• Problem details
Out of the material that follows, write out exactly the lines from the line with "(uuid 3c658fe1-3716-4a3b-bffd-73b2e0a06439)" to the line with "116.84 67.31 0)", both ends included, and no others.

..........

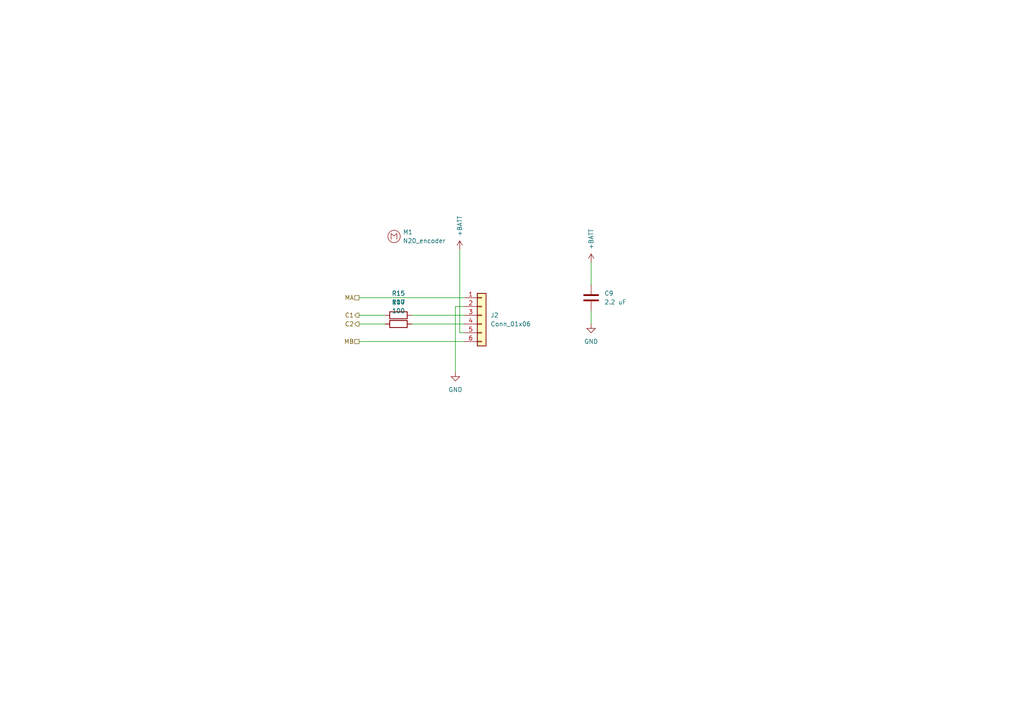
<source format=kicad_sch>
(kicad_sch (version 20230121) (generator eeschema)

  (uuid b688a211-ef37-42f2-9a9e-7432a2c3da87)

  (paper "A4")

  


  (wire (pts (xy 133.35 96.52) (xy 134.62 96.52))
    (stroke (width 0) (type default))
    (uuid 2b995809-6ae1-4cfe-b58a-da437c0105b1)
  )
  (wire (pts (xy 133.35 72.39) (xy 133.35 96.52))
    (stroke (width 0) (type default))
    (uuid 37b9786b-c602-49fc-8ba5-f7ca144e1612)
  )
  (wire (pts (xy 104.14 99.06) (xy 134.62 99.06))
    (stroke (width 0) (type default))
    (uuid 3d7b77da-3a44-46a1-a205-e32fcb682411)
  )
  (wire (pts (xy 119.38 93.98) (xy 134.62 93.98))
    (stroke (width 0) (type default))
    (uuid 48437426-c69b-44c0-9d0c-992bf1def9ba)
  )
  (wire (pts (xy 104.14 93.98) (xy 111.76 93.98))
    (stroke (width 0) (type default))
    (uuid 484e6e7b-c96d-41c4-964c-8744f61138b6)
  )
  (wire (pts (xy 171.45 90.17) (xy 171.45 93.98))
    (stroke (width 0) (type default))
    (uuid 4f1ab6ad-ba6f-46eb-8834-9c580a9ee7f9)
  )
  (wire (pts (xy 132.08 107.95) (xy 132.08 88.9))
    (stroke (width 0) (type default))
    (uuid 851ca82b-74c1-4367-b4a2-c4a1ddee5228)
  )
  (wire (pts (xy 171.45 76.2) (xy 171.45 82.55))
    (stroke (width 0) (type default))
    (uuid 9ebc6c77-1c0f-4b08-a36a-6ff164ddc845)
  )
  (wire (pts (xy 119.38 91.44) (xy 134.62 91.44))
    (stroke (width 0) (type default))
    (uuid a5dc1de9-80f1-4afb-8a2c-8bfdc9dfaa76)
  )
  (wire (pts (xy 104.14 91.44) (xy 111.76 91.44))
    (stroke (width 0) (type default))
    (uuid ce44edc1-e0c7-4861-ae9c-0295b274063e)
  )
  (wire (pts (xy 132.08 88.9) (xy 134.62 88.9))
    (stroke (width 0) (type default))
    (uuid d5848753-6a06-4a90-aca2-0667cd7cff71)
  )
  (wire (pts (xy 104.14 86.36) (xy 134.62 86.36))
    (stroke (width 0) (type default))
    (uuid e421e578-be8a-4565-b383-38546e2da677)
  )

  (hierarchical_label "C1" (shape output) (at 104.14 91.44 180) (fields_autoplaced)
    (effects (font (size 1.27 1.27)) (justify right))
    (uuid 07c7c504-fc44-49c1-9c75-8a88a6e8eb2a)
  )
  (hierarchical_label "C2" (shape output) (at 104.14 93.98 180) (fields_autoplaced)
    (effects (font (size 1.27 1.27)) (justify right))
    (uuid 70d914c1-c41a-47f1-8cb7-6b155d150834)
  )
  (hierarchical_label "MB" (shape passive) (at 104.14 99.06 180) (fields_autoplaced)
    (effects (font (size 1.27 1.27)) (justify right))
    (uuid 90a5fb3b-8b1d-4303-acff-9dce2f8978f3)
  )
  (hierarchical_label "MA" (shape passive) (at 104.14 86.36 180) (fields_autoplaced)
    (effects (font (size 1.27 1.27)) (justify right))
    (uuid d09798e6-8e76-4254-9f5d-5d0f2c99b84f)
  )

  (symbol (lib_id "power:+BATT") (at 171.45 76.2 0) (unit 1)
    (in_bom yes) (on_board yes) (dnp no)
    (uuid 0252d7e0-12c7-4b7c-916e-83e54ed6b04f)
    (property "Reference" "#PWR029" (at 171.45 80.01 0)
      (effects (font (size 1.27 1.27)) hide)
    )
    (property "Value" "+BATT" (at 171.45 72.39 90)
      (effects (font (size 1.27 1.27)) (justify left))
    )
    (property "Footprint" "" (at 171.45 76.2 0)
      (effects (font (size 1.27 1.27)) hide)
    )
    (property "Datasheet" "" (at 171.45 76.2 0)
      (effects (font (size 1.27 1.27)) hide)
    )
    (pin "1" (uuid 6268579d-ccca-445a-a948-f789b3895227))
    (instances
      (project "minimouse"
        (path "/d8fa4cba-2469-4231-847f-065b6b829f44/7f113667-692a-4f4d-b16f-621d32f3f136"
          (reference "#PWR029") (unit 1)
        )
        (path "/d8fa4cba-2469-4231-847f-065b6b829f44/3975acd0-18ad-47bc-9ce1-d8c4d864aafe"
          (reference "#PWR030") (unit 1)
        )
      )
    )
  )

  (symbol (lib_id "Device:R") (at 115.57 91.44 270) (unit 1)
    (in_bom yes) (on_board yes) (dnp no) (fields_autoplaced)
    (uuid 0555bc1d-5c5f-4a1c-b9f8-9ed154e8e559)
    (property "Reference" "R15" (at 115.57 85.09 90)
      (effects (font (size 1.27 1.27)))
    )
    (property "Value" "100" (at 115.57 87.63 90)
      (effects (font (size 1.27 1.27)))
    )
    (property "Footprint" "Resistor_SMD:R_0603_1608Metric" (at 115.57 89.662 90)
      (effects (font (size 1.27 1.27)) hide)
    )
    (property "Datasheet" "~" (at 115.57 91.44 0)
      (effects (font (size 1.27 1.27)) hide)
    )
    (pin "2" (uuid 0ad8e09d-c0f5-48ab-90bf-880d2a6cb7c2))
    (pin "1" (uuid 61efcd70-cbb0-480e-90bd-64b7383434aa))
    (instances
      (project "minimouse"
        (path "/d8fa4cba-2469-4231-847f-065b6b829f44/7f113667-692a-4f4d-b16f-621d32f3f136"
          (reference "R15") (unit 1)
        )
        (path "/d8fa4cba-2469-4231-847f-065b6b829f44/3975acd0-18ad-47bc-9ce1-d8c4d864aafe"
          (reference "R16") (unit 1)
        )
      )
    )
  )

  (symbol (lib_id "Device:C") (at 171.45 86.36 0) (unit 1)
    (in_bom yes) (on_board yes) (dnp no) (fields_autoplaced)
    (uuid 10af1e68-ccf1-4dc3-9e3a-1615257fd56a)
    (property "Reference" "C9" (at 175.26 85.09 0)
      (effects (font (size 1.27 1.27)) (justify left))
    )
    (property "Value" "2.2 uF" (at 175.26 87.63 0)
      (effects (font (size 1.27 1.27)) (justify left))
    )
    (property "Footprint" "Capacitor_SMD:C_0603_1608Metric" (at 172.4152 90.17 0)
      (effects (font (size 1.27 1.27)) hide)
    )
    (property "Datasheet" "~" (at 171.45 86.36 0)
      (effects (font (size 1.27 1.27)) hide)
    )
    (pin "1" (uuid cfc05a8e-28e0-42ae-a0d7-90eb9425e2d8))
    (pin "2" (uuid afed42be-de25-4647-b9c7-81f61e008889))
    (instances
      (project "minimouse"
        (path "/d8fa4cba-2469-4231-847f-065b6b829f44/3975acd0-18ad-47bc-9ce1-d8c4d864aafe"
          (reference "C9") (unit 1)
        )
        (path "/d8fa4cba-2469-4231-847f-065b6b829f44/7f113667-692a-4f4d-b16f-621d32f3f136"
          (reference "C7") (unit 1)
        )
      )
    )
  )

  (symbol (lib_id "power:+BATT") (at 133.35 72.39 0) (unit 1)
    (in_bom yes) (on_board yes) (dnp no)
    (uuid 3c658fe1-3716-4a3b-bffd-73b2e0a06439)
    (property "Reference" "#PWR018" (at 133.35 76.2 0)
      (effects (font (size 1.27 1.27)) hide)
    )
    (property "Value" "+BATT" (at 133.35 68.58 90)
      (effects (font (size 1.27 1.27)) (justify left))
    )
    (property "Footprint" "" (at 133.35 72.39 0)
      (effects (font (size 1.27 1.27)) hide)
    )
    (property "Datasheet" "" (at 133.35 72.39 0)
      (effects (font (size 1.27 1.27)) hide)
    )
    (pin "1" (uuid b8ee9766-22a9-44a5-a517-897e3c3a83e5))
    (instances
      (project "minimouse"
        (path "/d8fa4cba-2469-4231-847f-065b6b829f44/7f113667-692a-4f4d-b16f-621d32f3f136"
          (reference "#PWR018") (unit 1)
        )
        (path "/d8fa4cba-2469-4231-847f-065b6b829f44/3975acd0-18ad-47bc-9ce1-d8c4d864aafe"
          (reference "#PWR019") (unit 1)
        )
      )
    )
  )

  (symbol (lib_id "minimouse:N20_w_encoder") (at 114.3 68.58 0) (unit 1)
    (in_bom yes) (on_board yes) (dnp no) (fields_autoplaced)
    (uuid 57b5867c-f3f7-4040-923c-d399d1e7b9bf)
    (property "Reference" "M1" (at 116.84 67.31 0)
      (effects (font (size 1.27 1.27)) (justify left))
    )
    (property "Value" "N20_encoder" (at 116.84 69.85 0)
      (effects (font (size 1.27 1.27)) (justify left))
    )
    (property "Footprint" "minimouse:N20_with_encoder" (at 116.84 64.77 0)
      (effects (font (size 1.27 1.27)) hide)
    )
    (property "Datasheet" "" (at 114.3 68.58 0)
      (effects (font (size 1.27 1.27)) hide)
    )
    (instances
      (project "minimouse"
        (path "/d8fa4cba-2469-4231-847f-065b6b829f44/7f113667-692a-4f4d-b16f-621d32f3f136"
          (reference "M1") (unit 1)
        )
        (path "/d8fa4cba-2469-4231-847f-065b6b829f44/3975acd0-18ad-47bc-9ce1-d8c4d864aafe"
          (reference "M2") (unit 1)
        )
      )
    )
  )

  (symbol (lib_id "Connector_Generic:Conn_01x06") (at 139.7 91.44 0) (unit 1)
    (in_bom yes) (on_board yes) (dnp no) (fields_autoplaced)
    (uuid 7fe52eed-9b90-4222-aaa8-3842227555d1)
    (property "Reference" "J2" (at 142.24 91.44 0)
      (effects (font (size 1.27 1.27)) (justify left))
    )
    (property "Value" "Conn_01x06" (at 142.24 93.98 0)
      (effects (font (size 1.27 1.27)) (justify left))
    )
    (property "Footprint" "Connector_PinHeader_2.54mm:PinHeader_1x06_P2.54mm_Vertical" (at 139.7 91.44 0)
      (effects (font (size 1.27 1.27)) hide)
    )
    (property "Datasheet" "~" (at 139.7 91.44 0)
      (effects (font (size 1.27 1.27)) hide)
    )
    (pin "4" (uuid 115e719d-3f02-4c0c-9fb2-c0e18e2f59b2))
    (pin "3" (uuid 3af1d465-88eb-47cd-a9a8-01584e8f52fd))
    (pin "5" (uuid 2a3f87ba-2fad-4f97-89df-89064ca4e3d6))
    (pin "1" (uuid 28d4ebcc-2ea4-4bef-9ec1-1ef998c066bc))
    (pin "2" (uuid dac8a120-a549-4d64-aeaf-a6bf82095132))
    (pin "6" (uuid 06bb69cd-e55b-45fc-9f68-7b6fa8ee907b))
    (instances
      (project "minimouse"
        (path "/d8fa4cba-2469-4231-847f-065b6b829f44/7f113667-692a-4f4d-b16f-621d32f3f136"
          (reference "J2") (unit 1)
        )
        (path "/d8fa4cba-2469-4231-847f-065b6b829f44/3975acd0-18ad-47bc-9ce1-d8c4d864aafe"
          (reference "J3") (unit 1)
        )
      )
    )
  )

  (symbol (lib_id "power:GND") (at 171.45 93.98 0) (unit 1)
    (in_bom yes) (on_board yes) (dnp no) (fields_autoplaced)
    (uuid 965b78cc-cb45-40f5-97a1-b984f9846daf)
    (property "Reference" "#PWR027" (at 171.45 100.33 0)
      (effects (font (size 1.27 1.27)) hide)
    )
    (property "Value" "GND" (at 171.45 99.06 0)
      (effects (font (size 1.27 1.27)))
    )
    (property "Footprint" "" (at 171.45 93.98 0)
      (effects (font (size 1.27 1.27)) hide)
    )
    (property "Datasheet" "" (at 171.45 93.98 0)
      (effects (font (size 1.27 1.27)) hide)
    )
    (pin "1" (uuid 48752d61-056f-4f9f-b154-ac01d37d4b89))
    (instances
      (project "minimouse"
        (path "/d8fa4cba-2469-4231-847f-065b6b829f44/7f113667-692a-4f4d-b16f-621d32f3f136"
          (reference "#PWR027") (unit 1)
        )
        (path "/d8fa4cba-2469-4231-847f-065b6b829f44/3975acd0-18ad-47bc-9ce1-d8c4d864aafe"
          (reference "#PWR028") (unit 1)
        )
      )
    )
  )

  (symbol (lib_id "Device:R") (at 115.57 93.98 270) (unit 1)
    (in_bom yes) (on_board yes) (dnp no) (fields_autoplaced)
    (uuid a706cb24-8f3f-4277-aca2-e3269ffa5d2a)
    (property "Reference" "R17" (at 115.57 87.63 90)
      (effects (font (size 1.27 1.27)))
    )
    (property "Value" "100" (at 115.57 90.17 90)
      (effects (font (size 1.27 1.27)))
    )
    (property "Footprint" "Resistor_SMD:R_0603_1608Metric" (at 115.57 92.202 90)
      (effects (font (size 1.27 1.27)) hide)
    )
    (property "Datasheet" "~" (at 115.57 93.98 0)
      (effects (font (size 1.27 1.27)) hide)
    )
    (pin "2" (uuid 2476ee58-48e7-463e-93a9-c144c13f4b23))
    (pin "1" (uuid 057ccb0c-7750-4d89-b17e-dd76b0b1caa3))
    (instances
      (project "minimouse"
        (path "/d8fa4cba-2469-4231-847f-065b6b829f44/7f113667-692a-4f4d-b16f-621d32f3f136"
          (reference "R17") (unit 1)
        )
        (path "/d8fa4cba-2469-4231-847f-065b6b829f44/3975acd0-18ad-47bc-9ce1-d8c4d864aafe"
          (reference "R18") (unit 1)
        )
      )
    )
  )

  (symbol (lib_id "power:GND") (at 132.08 107.95 0) (unit 1)
    (in_bom yes) (on_board yes) (dnp no) (fields_autoplaced)
    (uuid e053d47e-95d1-4747-b509-fb60bb385884)
    (property "Reference" "#PWR020" (at 132.08 114.3 0)
      (effects (font (size 1.27 1.27)) hide)
    )
    (property "Value" "GND" (at 132.08 113.03 0)
      (effects (font (size 1.27 1.27)))
    )
    (property "Footprint" "" (at 132.08 107.95 0)
      (effects (font (size 1.27 1.27)) hide)
    )
    (property "Datasheet" "" (at 132.08 107.95 0)
      (effects (font (size 1.27 1.27)) hide)
    )
    (pin "1" (uuid db7708c0-37fb-4ba4-96e8-1124e7f49008))
    (instances
      (project "minimouse"
        (path "/d8fa4cba-2469-4231-847f-065b6b829f44/7f113667-692a-4f4d-b16f-621d32f3f136"
          (reference "#PWR020") (unit 1)
        )
        (path "/d8fa4cba-2469-4231-847f-065b6b829f44/3975acd0-18ad-47bc-9ce1-d8c4d864aafe"
          (reference "#PWR021") (unit 1)
        )
      )
    )
  )
)

</source>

..........

• The answer
    (uuid 3c658fe1-3716-4a3b-bffd-73b2e0a06439)
    (property "Reference" "#PWR018" (at 133.35 76.2 0)
      (effects (font (size 1.27 1.27)) hide)
    )
    (property "Value" "+BATT" (at 133.35 68.58 90)
      (effects (font (size 1.27 1.27)) (justify left))
    )
    (property "Footprint" "" (at 133.35 72.39 0)
      (effects (font (size 1.27 1.27)) hide)
    )
    (property "Datasheet" "" (at 133.35 72.39 0)
      (effects (font (size 1.27 1.27)) hide)
    )
    (pin "1" (uuid b8ee9766-22a9-44a5-a517-897e3c3a83e5))
    (instances
      (project "minimouse"
        (path "/d8fa4cba-2469-4231-847f-065b6b829f44/7f113667-692a-4f4d-b16f-621d32f3f136"
          (reference "#PWR018") (unit 1)
        )
        (path "/d8fa4cba-2469-4231-847f-065b6b829f44/3975acd0-18ad-47bc-9ce1-d8c4d864aafe"
          (reference "#PWR019") (unit 1)
        )
      )
    )
  )

  (symbol (lib_id "minimouse:N20_w_encoder") (at 114.3 68.58 0) (unit 1)
    (in_bom yes) (on_board yes) (dnp no) (fields_autoplaced)
    (uuid 57b5867c-f3f7-4040-923c-d399d1e7b9bf)
    (property "Reference" "M1" (at 116.84 67.31 0)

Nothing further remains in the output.